Soutenues par Ankara, les forces du GNA ont repris il y a deux semaines aux pro-Haftar deux villes stratégiques de l'ouest et cernent Tarhouna, la plus importante base arrière du maréchal, à une cinquantaine de kilomètres au sud-est de Tripoli.
Pas de solution avec des "décisions unilatérales", affirme Paris
Au fil des mois, les ingérences armées étrangères ont exacerbé le conflit libyen, avec les Émirats arabes unis, l’Égypte et la Russie dans le camp Haftar, et de l'autre la Turquie et son aide croissante au GNA.
Mardi, Moscou a toutefois pris ses distances avec la démarche de l'homme fort de l'Est. "Nous n'approuvons pas la déclaration du maréchal Haftar selon laquelle il décidera unilatéralement de la façon dont le peuple libyen vivra", a réagi le chef de la diplomatie russe, Sergueï Lavrov, lors d'une conférence de presse en ligne. Aucune des parties rivales "n'aide à trouver un compromis stable", a-t-il déploré.
La France, de son côté, a déclaré que le conflit libyen ne pouvait pas être résolu par des décisions unilatérales. "La solution au conflit libyen ne peut passer que par le dialogue entre les parties sous l’égide des Nations unies, et non par des décisions unilatérales", a déclaré le porte-parole adjoint du ministère des Affaires étrangères Olivier Gauvin dans un communiqué qui ne faisait pas directement référence au maréchal Haftar.
"Il n’y a pas d’alternative à une solution politique inclusive, dans le cadre des conclusions de la conférence de Berlin", a-t-il ajouté, rappelant que Paris était attaché à l’unité et à la stabilité de la Libye.
Les États-Unis et l'Union européenne ont aussi condamné l'annonce de l'homme fort de l'Est, Washington regrettant la "suggestion" de Khalifa Haftar, qualifiée de démarche "unilatérale".

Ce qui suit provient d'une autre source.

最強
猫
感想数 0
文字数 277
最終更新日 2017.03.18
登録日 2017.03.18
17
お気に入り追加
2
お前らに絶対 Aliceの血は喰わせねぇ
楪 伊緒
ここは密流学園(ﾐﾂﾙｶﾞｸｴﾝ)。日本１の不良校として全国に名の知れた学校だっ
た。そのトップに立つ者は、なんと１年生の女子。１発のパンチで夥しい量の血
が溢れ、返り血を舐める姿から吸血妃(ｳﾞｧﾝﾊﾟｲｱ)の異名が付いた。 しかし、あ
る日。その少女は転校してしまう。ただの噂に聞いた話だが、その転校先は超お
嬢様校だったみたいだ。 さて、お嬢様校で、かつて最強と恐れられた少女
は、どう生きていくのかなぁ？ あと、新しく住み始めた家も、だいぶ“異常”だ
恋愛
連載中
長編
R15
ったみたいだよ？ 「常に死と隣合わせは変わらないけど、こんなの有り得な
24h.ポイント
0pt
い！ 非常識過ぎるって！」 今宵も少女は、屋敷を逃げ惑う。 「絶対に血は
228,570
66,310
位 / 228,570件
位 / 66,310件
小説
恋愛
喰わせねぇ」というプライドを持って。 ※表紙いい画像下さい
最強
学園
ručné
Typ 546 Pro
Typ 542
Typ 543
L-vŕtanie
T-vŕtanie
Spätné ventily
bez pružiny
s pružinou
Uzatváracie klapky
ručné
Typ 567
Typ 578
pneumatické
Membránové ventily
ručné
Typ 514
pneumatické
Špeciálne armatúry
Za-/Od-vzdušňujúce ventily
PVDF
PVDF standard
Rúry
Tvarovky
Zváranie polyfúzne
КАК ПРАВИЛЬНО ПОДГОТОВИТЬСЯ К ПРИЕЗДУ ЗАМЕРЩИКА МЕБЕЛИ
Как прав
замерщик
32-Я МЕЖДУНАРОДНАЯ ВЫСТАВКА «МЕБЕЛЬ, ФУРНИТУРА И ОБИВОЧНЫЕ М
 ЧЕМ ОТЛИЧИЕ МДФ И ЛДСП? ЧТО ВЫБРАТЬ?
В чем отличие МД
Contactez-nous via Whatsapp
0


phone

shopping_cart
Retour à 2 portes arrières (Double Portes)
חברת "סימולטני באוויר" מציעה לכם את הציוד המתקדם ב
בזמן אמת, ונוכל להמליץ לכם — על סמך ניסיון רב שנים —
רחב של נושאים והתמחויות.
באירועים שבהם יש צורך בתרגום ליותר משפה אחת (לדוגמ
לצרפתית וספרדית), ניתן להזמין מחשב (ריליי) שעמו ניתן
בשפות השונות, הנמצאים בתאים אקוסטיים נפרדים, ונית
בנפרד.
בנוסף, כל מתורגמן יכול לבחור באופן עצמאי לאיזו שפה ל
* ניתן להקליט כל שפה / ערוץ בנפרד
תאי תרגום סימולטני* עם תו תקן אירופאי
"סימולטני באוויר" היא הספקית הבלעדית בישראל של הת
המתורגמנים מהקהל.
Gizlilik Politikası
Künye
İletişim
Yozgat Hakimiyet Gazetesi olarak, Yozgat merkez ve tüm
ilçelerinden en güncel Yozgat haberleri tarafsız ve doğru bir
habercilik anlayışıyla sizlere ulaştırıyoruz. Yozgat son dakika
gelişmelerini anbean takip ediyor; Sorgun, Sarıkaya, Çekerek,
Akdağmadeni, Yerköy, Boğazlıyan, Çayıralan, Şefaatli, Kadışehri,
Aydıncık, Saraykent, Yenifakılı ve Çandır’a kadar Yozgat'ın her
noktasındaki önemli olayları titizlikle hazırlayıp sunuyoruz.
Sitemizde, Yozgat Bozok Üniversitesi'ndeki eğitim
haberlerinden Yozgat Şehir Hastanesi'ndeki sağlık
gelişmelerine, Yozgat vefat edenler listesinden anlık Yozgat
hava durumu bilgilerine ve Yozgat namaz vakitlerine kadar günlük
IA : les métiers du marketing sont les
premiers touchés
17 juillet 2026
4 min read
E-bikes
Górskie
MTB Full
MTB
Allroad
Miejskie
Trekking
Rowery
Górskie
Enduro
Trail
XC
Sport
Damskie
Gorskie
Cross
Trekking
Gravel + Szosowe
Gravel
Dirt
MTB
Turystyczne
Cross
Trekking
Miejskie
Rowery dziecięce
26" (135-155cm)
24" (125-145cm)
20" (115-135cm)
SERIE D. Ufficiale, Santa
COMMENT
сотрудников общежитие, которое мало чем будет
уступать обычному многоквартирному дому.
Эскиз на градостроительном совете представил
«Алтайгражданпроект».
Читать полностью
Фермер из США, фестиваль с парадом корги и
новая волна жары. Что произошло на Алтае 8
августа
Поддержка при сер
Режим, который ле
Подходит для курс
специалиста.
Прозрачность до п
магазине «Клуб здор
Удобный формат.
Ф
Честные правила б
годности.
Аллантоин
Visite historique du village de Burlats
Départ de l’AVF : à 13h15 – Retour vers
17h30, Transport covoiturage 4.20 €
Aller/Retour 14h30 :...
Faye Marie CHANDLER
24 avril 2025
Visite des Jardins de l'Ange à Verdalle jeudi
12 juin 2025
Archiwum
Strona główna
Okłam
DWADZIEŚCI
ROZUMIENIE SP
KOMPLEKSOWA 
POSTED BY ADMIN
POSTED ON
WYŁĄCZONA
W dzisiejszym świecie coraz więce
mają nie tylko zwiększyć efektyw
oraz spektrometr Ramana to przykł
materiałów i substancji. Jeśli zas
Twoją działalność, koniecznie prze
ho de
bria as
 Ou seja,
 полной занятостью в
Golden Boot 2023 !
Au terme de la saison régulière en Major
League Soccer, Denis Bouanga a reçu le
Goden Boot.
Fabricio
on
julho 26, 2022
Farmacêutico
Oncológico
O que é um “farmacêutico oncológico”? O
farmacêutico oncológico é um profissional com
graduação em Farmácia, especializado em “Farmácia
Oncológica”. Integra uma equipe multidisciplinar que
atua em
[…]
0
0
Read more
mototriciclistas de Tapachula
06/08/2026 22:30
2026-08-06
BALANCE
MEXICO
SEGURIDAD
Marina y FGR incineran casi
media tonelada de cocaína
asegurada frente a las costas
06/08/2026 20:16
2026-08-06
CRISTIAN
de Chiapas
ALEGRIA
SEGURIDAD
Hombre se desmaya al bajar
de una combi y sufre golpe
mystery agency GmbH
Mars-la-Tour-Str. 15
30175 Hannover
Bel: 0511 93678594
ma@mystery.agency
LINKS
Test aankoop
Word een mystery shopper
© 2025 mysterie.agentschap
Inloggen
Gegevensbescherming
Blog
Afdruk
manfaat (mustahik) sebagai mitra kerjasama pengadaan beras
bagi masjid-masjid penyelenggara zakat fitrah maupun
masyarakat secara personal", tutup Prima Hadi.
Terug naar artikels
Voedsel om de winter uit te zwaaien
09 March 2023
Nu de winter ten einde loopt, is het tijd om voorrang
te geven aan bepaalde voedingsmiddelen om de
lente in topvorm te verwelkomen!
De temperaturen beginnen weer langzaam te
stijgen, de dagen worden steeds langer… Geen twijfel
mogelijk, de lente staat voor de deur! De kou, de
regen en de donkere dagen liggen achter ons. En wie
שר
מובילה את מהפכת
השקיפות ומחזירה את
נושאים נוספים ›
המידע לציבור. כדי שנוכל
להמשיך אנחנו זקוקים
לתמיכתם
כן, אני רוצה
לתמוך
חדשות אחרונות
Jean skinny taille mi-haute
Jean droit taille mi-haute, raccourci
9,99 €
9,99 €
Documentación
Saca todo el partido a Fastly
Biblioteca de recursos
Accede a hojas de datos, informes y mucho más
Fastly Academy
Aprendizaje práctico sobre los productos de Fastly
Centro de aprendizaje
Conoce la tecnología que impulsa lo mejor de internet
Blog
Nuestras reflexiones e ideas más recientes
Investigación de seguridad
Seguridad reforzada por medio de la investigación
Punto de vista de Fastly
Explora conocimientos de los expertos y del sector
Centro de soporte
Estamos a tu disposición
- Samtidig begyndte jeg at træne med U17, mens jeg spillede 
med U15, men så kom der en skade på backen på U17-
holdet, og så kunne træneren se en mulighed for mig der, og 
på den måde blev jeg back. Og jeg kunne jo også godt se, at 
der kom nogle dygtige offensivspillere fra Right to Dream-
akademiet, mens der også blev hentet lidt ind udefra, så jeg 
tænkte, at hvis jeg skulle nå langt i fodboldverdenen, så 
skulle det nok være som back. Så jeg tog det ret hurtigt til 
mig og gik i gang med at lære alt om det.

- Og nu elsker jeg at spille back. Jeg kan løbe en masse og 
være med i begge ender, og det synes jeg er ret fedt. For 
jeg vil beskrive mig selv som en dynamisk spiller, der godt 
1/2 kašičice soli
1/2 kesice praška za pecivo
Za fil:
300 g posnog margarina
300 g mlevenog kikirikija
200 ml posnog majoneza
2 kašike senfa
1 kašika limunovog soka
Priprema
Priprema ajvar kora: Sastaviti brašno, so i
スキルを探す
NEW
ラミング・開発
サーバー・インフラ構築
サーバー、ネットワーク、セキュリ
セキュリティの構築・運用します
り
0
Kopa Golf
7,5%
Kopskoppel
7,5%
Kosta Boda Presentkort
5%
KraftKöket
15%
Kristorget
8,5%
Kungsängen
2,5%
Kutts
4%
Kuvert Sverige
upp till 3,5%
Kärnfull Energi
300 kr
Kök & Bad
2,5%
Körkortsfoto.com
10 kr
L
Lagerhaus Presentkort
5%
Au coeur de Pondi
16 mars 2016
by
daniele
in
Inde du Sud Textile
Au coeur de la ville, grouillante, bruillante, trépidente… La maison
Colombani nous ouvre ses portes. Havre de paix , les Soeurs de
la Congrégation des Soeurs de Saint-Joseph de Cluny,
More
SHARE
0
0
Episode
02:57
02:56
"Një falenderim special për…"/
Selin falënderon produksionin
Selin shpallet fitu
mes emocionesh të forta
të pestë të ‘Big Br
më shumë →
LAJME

"Pour nous, l'accord politique libyen, les institutions qui en découlent, restent le seul cadre de gouvernement internationalement reconnu en Libye", a déclaré de son côté à New York le porte-parole de l'ONU, Stéphane Dujarric. Cette position s'inscrit dans "la ligne des résolutions de l'ONU" adoptées à propos de la Libye, a-t-il rappelé.